◆ REQUIREMENT: Update the rows by changing every "pose" to "view" and leaving everything else as it is. Leave the pictures out of your answer.

◆ RECORD EXTRACTS:
----
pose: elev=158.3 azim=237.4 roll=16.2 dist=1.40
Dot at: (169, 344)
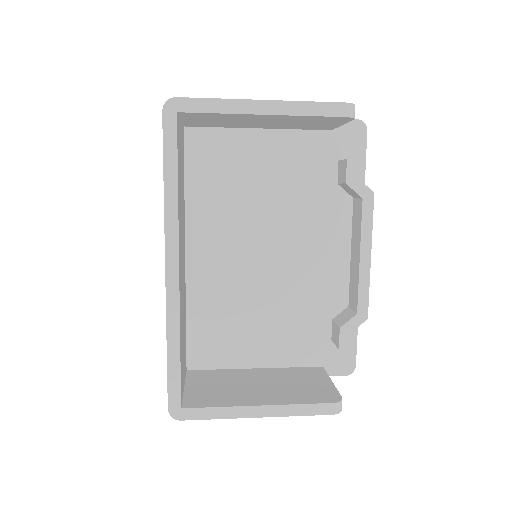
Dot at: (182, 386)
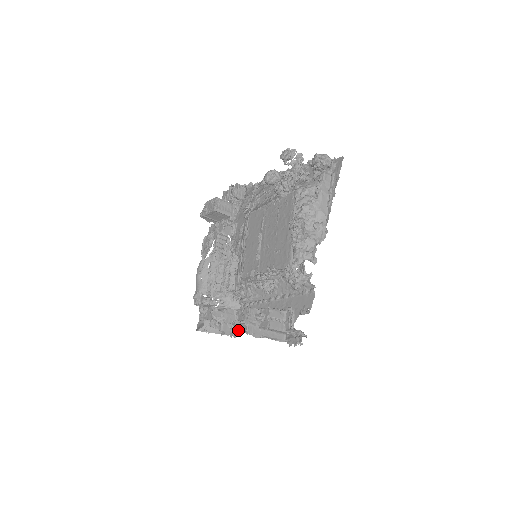
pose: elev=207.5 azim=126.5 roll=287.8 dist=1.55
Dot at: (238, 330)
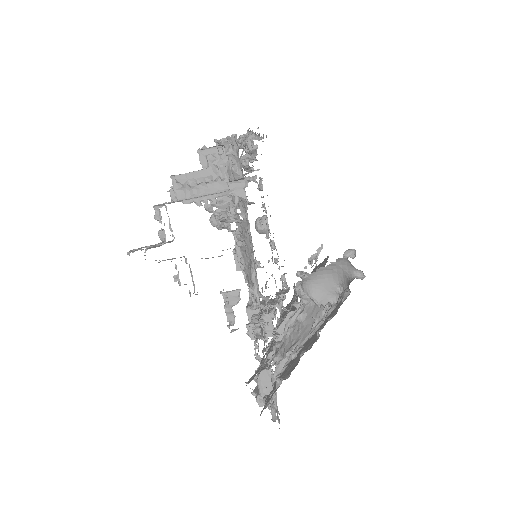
----
◆ ANSWER TO THE TASK:
view: elev=158.3 azim=237.4 roll=16.2 dist=1.40
Dot at: (169, 344)
Dot at: (182, 386)
view: elev=207.5 azim=126.5 roll=287.8 dist=1.55
Dot at: (238, 330)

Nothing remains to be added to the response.